Luigi Longo nasce a Fubine, un piccolo centro dell’alessandrino, il 15 marzo 1900, in una famiglia contadina di produttori vinicoli. Per sfuggire alla miseria della vita contadina di inizio Novecento, la famiglia Longo si trasferisce a Torino. Il nuovo mondo in cui Luigi impara a crescere è molto diverso dalla piccola Fubine; si chiama Barriera di Milano, è la periferia nord di una grande città, ed è un borgo operaio.
Da giovane, dopo la Prima guerra mondiale, si avvicina al Partito socialista; i suoi primi anni di militanza si svolgeranno nella federazione giovanile del partito. Per molti anni dopo il Congresso di Livorno sarà uno dei massimi dirigenti della federazione giovanile comunista. Lasciata l’Italia, durante il periodo del regime fascista condurrà l’attività politica clandestina prima dalla Francia e poi dalla Svizzera. Nel 1936, durante la guerra di Spagna, assume l’incarico di Commissario politico della seconda Brigata Internazionale. Nel 1939, tornato in Francia, viene arrestato e estradato in Italia dove viene messo al confino a Ventotene. Dopo l’armistizio è membro del Comitato di Liberazione Nazionale-Alta Italia e comandante delle formazioni garibaldine. Dal 1948 al 1980, anno della sua scomparsa, sarà deputato in Parlamento per il Partito comunista del quale ricoprirà le cariche di vicepresidente, segretario generale e infine presidente.

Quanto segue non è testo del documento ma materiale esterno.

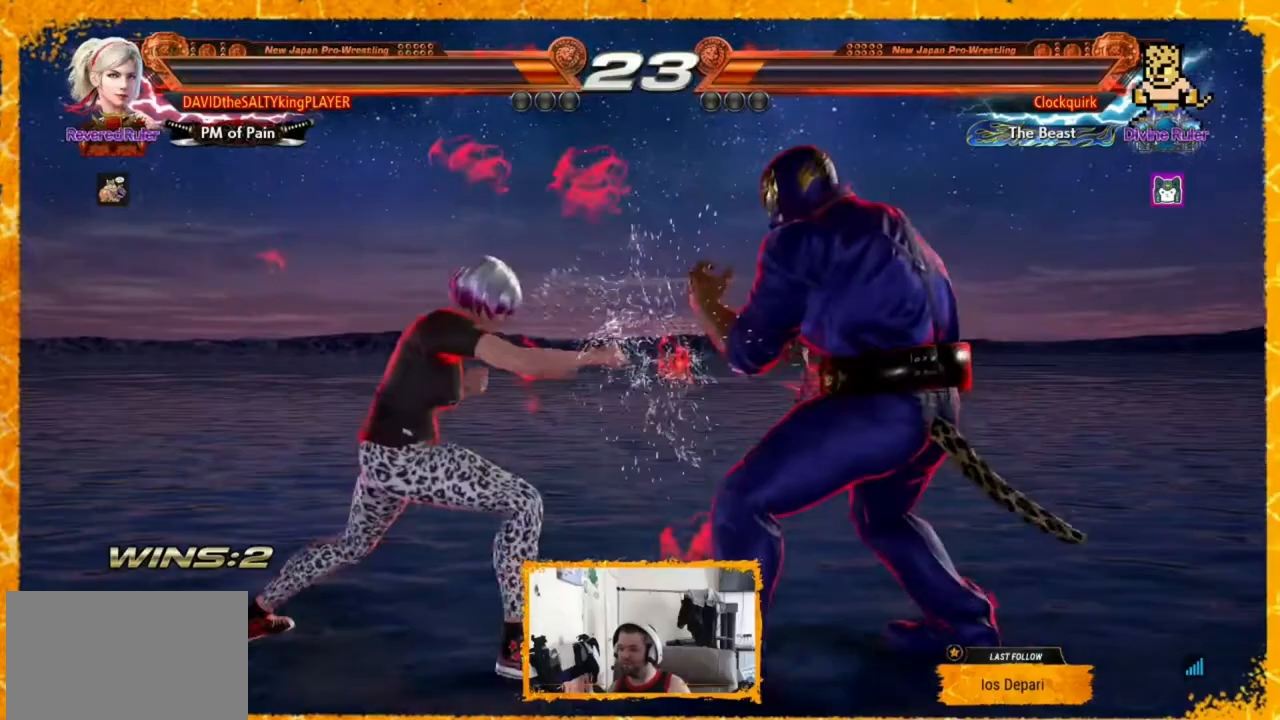
{"dt_ms": 520, "buttons": ["DPAD_LEFT"], "events": [[320, "DPAD_LEFT", "up"], [360, "DPAD_LEFT", "down"], [480, "DPAD_LEFT", "up"], [520, "DPAD_LEFT", "down"]]}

Siamo finalmente al gennaio del 1921. A Livorno tutto è pronto per il XVII congresso del Partito socialista in cui si confronteranno le tre mozioni socialiste: unitaria, riformista, comunista pura. La puntata si apre sul Teatro Goldoni, dove i delegati delle mozioni si confrontano in maniera accesa per alcuni giorni. È l’ultima volta che accade, poi si va al voto. Quest’ultimo non riserva sorprese rispetto a quanto emerso dai congressi provinciali che hanno preceduto quello nazionale: pur essendo un numero consistente, i comunisti non vedono prevalere la propria linea. La maggioranza dei delegati del partito socialista non vuole l’abbandono immediato del riformismo. Come già deciso, i delegati della mozione comunista decidono dunque di lasciare il Goldoni, e con lui il partito: si dirigeranno invece verso un altro teatro cittadino, il San Marco. La puntata segue il corteo che la mattina del 21 gennaio attraversa, cantando, il capoluogo toscano. I delegati si affollano all’interno del San Marco, teatro prestigioso ma allora un po’ in decadenza, pronti per votare all’unanimità la costituzione del Partito comunista d’Italia, Sezione dell’Internazionale comunista. La puntata si chiude sulle speranze che la nascita di quel nuovo partito alimenta nei giovani e nelle giovani che speravano, in quel dopoguerra, in un mondo migliore perché più giusto.